=== Begin Enclosure ===

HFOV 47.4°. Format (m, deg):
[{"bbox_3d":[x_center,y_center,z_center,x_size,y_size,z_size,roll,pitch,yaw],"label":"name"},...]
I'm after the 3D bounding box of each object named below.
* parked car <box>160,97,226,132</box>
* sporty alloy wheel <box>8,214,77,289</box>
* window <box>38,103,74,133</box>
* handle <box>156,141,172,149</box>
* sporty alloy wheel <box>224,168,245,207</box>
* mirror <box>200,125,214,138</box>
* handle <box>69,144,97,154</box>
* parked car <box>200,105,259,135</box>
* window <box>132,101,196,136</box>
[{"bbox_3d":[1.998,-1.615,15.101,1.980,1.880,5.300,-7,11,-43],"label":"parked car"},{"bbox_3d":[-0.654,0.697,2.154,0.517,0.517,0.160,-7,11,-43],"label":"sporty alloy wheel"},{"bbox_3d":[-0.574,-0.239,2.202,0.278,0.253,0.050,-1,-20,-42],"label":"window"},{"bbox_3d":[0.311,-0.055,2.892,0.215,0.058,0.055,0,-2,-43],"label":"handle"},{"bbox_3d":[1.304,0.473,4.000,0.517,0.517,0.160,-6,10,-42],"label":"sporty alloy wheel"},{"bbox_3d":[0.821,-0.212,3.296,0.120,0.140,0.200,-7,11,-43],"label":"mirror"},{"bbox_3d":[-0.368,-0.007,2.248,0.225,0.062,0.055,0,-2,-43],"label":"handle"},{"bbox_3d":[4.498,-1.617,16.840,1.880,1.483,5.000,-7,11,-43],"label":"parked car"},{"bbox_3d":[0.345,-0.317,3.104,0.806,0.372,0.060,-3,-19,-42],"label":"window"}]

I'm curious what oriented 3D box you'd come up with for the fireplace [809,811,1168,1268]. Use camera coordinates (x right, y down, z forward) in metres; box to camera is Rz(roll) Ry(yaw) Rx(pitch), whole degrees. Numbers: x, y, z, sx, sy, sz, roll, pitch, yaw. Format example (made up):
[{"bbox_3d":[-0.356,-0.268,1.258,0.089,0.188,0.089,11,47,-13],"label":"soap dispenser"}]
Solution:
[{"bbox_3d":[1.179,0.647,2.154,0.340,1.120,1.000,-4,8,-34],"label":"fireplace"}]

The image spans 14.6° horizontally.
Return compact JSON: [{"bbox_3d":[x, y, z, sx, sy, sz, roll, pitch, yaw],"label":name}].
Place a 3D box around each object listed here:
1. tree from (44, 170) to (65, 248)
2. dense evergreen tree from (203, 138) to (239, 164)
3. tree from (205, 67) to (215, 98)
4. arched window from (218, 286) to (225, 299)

=== End Enclosure ===

▶ **Task item**
What lines in the records contain the word "from"? Return each one.

▶ **Answer for this exercise**
1. tree from (44, 170) to (65, 248)
2. dense evergreen tree from (203, 138) to (239, 164)
3. tree from (205, 67) to (215, 98)
4. arched window from (218, 286) to (225, 299)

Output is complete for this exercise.